Outre les 3,8 milliards de dollars disponibles immédiatement, le gouvernement turc pourra tirer dans un deuxième temps deux tranches de 1,5 milliard de dollars chacune au plus tôt les 25 juin et 25 juillet, puis deux autres tranches de 3 milliards chacune au plus tôt les 20 septembre et 15 novembre. Ces nouveaux déboursements seront accordés au vu des progrès accomplis par la Turquie dans la mise en oeuvre de son plan de redressement.

DÉLIT D’OPINION : DR. FIKRET BASKAYA SERA EMPRISONNÉ POUR UN DE SES ARTICLES


Dr. Fikret Baskaya, économiste et universitaire turc, condamné le 13 juin 2000 pour délit d’opinion par la Cour de sûreté de l’Etat d’Istanbul à une peine d’emprisonnement d’un an et de quatre mois et 11 000 F d’amende, devrait être incarcéré le 29 juin 2001, la Cour de cassation turque ayant, le 15 janvier 2001, confirmé la peine.

En vertu de l’article 8 de la loi anti-terreur turque, Dr. Baskaya avait été poursuivi pour avoir écrit un article intitulé " Est-ce un procès historique ? ", publié, le 1er juin 1999, par le quotidien pro-kurde Özgür Bakis, aujourd’hui interdit. Le réquisitoire l’incriminant stipule : " Lorsqu’on lit attentivement l’article, l’auteur explique que le problème kurde est géré [par les autorités turques] comme un fait policier et non comme une cause nationale (…) " L’auteur soutient que " les révoltes kurdes d’aujourd’hui se différencient des précédentes révoltes rurales, et qu’il ne suffira pas d’éliminer, cette fois-ci, le leader pour mettre fin à l’actuel soulèvement (…) Les Kurdes constituent une société citadine, forte d’une vaste intelligentsia. Ils atteignent le sommet pour constituer l’avant-garde en politique " allusion au PKK ". Selon l’auteur, les Kurdes luttent pour leur identité, leurs droits nationaux et protéger leur dignité, donc on peut considérer que ce dernier fait de la propagande séparatiste par voie de presse ".

Il y a huit ans, Dr. Baskaya avait été condamné par une cour de sûreté de l’Etat à un an et huit mois de prison pour un de ses livres " Paradigmanin iflasi " (La faillite du paradigme), peine qui lui a fait perdre sa chaire à l’université. La Cour européenne des droits de l’homme, saisie de l’affaire, avait condamné la Turquie pour atteinte à la liberté de l’expression.

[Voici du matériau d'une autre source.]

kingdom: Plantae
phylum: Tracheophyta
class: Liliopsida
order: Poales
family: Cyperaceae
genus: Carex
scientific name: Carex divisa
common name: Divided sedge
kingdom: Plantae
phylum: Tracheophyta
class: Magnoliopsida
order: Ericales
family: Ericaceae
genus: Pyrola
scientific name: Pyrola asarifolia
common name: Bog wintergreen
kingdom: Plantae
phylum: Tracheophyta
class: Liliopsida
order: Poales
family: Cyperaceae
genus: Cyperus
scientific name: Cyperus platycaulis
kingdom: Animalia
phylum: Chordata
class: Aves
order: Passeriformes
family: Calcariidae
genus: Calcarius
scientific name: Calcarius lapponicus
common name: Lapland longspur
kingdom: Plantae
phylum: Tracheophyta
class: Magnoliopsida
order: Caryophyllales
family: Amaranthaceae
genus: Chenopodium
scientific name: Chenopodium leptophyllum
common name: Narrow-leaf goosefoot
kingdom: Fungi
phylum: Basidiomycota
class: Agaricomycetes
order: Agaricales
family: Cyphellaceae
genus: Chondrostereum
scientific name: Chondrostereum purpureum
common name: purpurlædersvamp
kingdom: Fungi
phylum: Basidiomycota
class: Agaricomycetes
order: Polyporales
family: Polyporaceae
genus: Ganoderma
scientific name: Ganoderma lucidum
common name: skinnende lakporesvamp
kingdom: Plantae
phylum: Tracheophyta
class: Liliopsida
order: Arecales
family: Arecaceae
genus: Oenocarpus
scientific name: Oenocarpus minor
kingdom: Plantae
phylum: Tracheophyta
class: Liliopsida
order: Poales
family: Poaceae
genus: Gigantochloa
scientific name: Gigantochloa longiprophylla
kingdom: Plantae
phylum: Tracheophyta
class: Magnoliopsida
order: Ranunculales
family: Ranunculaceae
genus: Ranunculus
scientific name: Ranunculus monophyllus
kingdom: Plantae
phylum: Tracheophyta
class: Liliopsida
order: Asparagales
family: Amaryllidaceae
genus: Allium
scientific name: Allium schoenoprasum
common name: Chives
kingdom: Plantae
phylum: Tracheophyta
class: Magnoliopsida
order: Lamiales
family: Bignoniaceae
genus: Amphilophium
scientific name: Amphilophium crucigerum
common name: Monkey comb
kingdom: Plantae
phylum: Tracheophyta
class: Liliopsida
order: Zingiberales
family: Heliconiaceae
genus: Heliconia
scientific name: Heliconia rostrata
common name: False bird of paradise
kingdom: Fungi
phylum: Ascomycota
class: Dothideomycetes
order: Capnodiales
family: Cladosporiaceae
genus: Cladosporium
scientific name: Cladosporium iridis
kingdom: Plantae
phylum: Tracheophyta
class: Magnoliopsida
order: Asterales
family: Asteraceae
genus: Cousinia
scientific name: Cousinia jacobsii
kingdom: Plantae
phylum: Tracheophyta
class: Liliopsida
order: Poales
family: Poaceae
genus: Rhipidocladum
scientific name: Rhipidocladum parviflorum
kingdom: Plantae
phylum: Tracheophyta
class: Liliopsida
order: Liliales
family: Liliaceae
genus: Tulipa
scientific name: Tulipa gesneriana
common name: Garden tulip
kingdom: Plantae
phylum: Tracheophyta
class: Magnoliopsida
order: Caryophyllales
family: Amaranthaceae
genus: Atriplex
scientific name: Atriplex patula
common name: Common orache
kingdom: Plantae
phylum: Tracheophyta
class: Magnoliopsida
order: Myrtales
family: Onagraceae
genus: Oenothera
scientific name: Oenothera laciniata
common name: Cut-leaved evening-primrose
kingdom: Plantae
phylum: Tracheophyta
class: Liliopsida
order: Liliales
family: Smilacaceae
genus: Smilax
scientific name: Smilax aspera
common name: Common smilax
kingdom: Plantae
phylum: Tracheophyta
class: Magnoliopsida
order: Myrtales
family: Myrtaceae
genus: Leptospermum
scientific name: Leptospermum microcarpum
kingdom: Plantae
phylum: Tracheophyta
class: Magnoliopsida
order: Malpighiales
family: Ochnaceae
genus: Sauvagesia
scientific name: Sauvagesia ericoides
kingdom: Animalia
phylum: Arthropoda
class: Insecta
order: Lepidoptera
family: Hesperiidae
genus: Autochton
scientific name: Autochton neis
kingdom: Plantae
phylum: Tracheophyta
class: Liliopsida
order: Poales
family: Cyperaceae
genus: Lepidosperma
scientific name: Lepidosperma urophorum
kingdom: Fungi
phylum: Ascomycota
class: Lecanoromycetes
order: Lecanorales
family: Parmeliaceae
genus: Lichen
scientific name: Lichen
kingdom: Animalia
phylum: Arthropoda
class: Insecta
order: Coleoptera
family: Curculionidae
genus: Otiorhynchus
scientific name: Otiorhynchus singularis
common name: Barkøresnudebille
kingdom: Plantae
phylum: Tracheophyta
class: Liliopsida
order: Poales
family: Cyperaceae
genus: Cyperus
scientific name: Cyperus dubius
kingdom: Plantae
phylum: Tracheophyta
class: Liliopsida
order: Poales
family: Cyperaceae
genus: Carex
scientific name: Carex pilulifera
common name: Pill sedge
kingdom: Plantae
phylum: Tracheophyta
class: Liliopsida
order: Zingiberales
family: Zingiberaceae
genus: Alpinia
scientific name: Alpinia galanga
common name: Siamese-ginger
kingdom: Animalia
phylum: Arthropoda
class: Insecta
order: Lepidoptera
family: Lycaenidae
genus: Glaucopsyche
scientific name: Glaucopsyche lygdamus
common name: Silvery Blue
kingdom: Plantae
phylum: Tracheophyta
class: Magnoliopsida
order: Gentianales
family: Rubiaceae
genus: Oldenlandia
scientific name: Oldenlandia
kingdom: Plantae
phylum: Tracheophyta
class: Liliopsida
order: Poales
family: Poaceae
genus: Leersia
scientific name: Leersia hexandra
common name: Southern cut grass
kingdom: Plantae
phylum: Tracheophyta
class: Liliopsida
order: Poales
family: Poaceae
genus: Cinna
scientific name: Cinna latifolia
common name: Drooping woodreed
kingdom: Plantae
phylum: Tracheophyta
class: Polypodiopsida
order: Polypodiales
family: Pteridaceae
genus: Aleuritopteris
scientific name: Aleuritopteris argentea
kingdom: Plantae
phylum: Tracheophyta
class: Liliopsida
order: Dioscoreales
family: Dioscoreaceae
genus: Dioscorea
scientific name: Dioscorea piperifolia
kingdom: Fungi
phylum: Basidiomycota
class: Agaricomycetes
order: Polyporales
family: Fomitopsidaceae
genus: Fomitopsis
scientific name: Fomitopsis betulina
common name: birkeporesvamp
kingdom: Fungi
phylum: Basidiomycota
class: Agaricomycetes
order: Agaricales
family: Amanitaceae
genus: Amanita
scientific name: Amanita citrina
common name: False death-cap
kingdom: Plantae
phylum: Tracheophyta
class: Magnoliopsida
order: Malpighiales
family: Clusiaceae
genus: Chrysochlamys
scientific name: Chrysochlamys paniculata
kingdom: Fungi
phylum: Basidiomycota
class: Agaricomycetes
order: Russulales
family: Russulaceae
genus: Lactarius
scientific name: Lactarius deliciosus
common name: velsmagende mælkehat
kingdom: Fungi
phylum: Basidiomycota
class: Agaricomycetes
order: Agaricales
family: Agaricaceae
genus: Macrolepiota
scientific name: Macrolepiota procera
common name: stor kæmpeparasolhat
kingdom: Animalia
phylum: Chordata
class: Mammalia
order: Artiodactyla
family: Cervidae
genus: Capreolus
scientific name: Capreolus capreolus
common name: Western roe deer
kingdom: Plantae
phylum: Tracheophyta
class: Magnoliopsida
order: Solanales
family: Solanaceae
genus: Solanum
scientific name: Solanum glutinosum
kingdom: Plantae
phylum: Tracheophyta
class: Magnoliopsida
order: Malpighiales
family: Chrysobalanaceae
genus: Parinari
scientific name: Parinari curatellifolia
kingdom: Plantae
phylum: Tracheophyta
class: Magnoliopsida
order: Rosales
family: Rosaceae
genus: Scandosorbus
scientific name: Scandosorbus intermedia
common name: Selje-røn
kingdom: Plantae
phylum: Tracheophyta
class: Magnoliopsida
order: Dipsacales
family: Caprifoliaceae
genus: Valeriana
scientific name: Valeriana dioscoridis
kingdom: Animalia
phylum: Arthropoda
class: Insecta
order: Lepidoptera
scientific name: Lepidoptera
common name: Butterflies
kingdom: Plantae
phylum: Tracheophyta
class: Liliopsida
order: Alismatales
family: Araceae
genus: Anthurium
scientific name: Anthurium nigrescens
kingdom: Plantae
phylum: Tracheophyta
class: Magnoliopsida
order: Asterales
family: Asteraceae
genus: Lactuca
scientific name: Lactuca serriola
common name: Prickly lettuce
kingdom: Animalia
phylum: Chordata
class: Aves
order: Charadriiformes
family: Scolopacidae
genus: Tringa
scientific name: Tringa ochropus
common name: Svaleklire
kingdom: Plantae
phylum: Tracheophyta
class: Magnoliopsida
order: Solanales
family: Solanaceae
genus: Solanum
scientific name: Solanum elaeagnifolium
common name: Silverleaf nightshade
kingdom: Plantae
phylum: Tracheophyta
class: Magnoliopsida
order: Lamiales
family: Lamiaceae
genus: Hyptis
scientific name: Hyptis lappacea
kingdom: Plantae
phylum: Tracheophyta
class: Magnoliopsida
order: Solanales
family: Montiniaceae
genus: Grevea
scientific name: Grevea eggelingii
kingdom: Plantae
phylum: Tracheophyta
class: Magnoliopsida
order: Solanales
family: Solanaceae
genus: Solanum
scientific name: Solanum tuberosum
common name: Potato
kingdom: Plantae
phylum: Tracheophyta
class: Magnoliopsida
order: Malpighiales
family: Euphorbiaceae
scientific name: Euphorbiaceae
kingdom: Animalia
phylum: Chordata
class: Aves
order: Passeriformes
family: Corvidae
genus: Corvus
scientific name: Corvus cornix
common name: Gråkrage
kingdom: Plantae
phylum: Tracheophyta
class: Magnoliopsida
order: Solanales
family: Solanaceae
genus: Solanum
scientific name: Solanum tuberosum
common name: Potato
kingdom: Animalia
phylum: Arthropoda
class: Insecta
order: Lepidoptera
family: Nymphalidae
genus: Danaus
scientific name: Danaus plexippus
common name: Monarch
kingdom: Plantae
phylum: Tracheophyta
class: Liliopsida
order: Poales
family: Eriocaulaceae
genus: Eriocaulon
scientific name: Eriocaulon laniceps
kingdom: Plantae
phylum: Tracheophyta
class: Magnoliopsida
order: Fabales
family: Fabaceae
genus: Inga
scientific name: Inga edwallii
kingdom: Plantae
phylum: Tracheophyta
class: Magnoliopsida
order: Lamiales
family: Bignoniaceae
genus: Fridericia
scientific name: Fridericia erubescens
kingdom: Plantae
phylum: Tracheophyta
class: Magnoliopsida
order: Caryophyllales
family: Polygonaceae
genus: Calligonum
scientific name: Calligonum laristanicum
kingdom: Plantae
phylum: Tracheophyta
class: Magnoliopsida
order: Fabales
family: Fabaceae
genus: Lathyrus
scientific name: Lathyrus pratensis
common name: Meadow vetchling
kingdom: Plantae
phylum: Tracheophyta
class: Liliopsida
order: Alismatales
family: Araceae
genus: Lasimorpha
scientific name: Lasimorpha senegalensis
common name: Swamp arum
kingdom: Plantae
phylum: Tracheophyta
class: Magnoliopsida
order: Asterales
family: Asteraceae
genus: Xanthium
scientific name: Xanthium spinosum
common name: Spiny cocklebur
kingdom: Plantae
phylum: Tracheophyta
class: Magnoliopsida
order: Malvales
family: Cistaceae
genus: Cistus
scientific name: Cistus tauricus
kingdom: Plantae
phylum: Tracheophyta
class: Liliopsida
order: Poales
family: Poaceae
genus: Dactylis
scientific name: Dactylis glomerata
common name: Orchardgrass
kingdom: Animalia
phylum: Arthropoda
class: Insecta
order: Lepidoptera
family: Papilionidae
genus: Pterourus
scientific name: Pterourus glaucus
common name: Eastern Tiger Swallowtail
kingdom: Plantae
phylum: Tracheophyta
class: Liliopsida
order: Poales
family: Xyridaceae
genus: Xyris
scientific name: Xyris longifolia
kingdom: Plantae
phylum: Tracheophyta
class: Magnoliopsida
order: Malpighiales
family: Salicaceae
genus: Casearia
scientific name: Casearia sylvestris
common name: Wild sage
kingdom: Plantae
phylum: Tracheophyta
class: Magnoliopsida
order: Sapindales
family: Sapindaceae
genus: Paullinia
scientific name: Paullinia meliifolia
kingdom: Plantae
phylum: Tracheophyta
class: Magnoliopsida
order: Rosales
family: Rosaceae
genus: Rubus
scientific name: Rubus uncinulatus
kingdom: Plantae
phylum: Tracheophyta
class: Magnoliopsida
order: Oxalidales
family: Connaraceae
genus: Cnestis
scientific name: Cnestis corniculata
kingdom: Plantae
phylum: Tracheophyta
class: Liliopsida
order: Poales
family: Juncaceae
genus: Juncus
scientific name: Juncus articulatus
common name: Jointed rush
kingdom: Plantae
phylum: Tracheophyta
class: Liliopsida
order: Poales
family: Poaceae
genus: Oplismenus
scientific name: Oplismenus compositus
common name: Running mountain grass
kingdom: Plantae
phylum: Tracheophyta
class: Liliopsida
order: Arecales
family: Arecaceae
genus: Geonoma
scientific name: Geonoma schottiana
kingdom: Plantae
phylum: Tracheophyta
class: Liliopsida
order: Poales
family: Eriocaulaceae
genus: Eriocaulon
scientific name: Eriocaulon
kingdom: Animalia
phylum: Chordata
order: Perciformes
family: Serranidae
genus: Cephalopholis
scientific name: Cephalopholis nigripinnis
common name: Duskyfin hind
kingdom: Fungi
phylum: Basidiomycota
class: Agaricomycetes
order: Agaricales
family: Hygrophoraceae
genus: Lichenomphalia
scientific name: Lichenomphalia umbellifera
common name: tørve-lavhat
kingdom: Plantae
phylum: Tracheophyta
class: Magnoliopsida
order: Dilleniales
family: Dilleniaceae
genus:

BULENT ECEVIT CONTESTE L’ARRÊT DE LA COUR EUROPÉENNE DES DROITS DE L’HOMME SUR CHYPRE


Le Premier ministre turc Bulent Ecevit s'est, le 11 mai, élevé contre l'arrêt de la Cour européenne des droits de l'Homme reconnaissant la Turquie coupable de 14 violations dans la partie nord de Chypre, sous occupation turque depuis 27 ans. " Il est clair que la Cour européenne des droits de l'Homme n'a pas fait une évaluation correcte de la situation ", a déclaré Bulent Ecevit lors de son point de presse hebdomadaire. " Les questions concernant Chypre ne sont pas des questions de droit, mais des questions politiques ", a-t-il fait valoir. " La décision de la Cour ne correspond pas à la réalité chypriote ". Pour le gouvernement d'Ankara, le contrôle du nord de Chypre ne relève pas de ses compétences et la responsabilité des faits incombe à la seule administration chypriote turque, qui n'est cependant reconnue que par la Turquie.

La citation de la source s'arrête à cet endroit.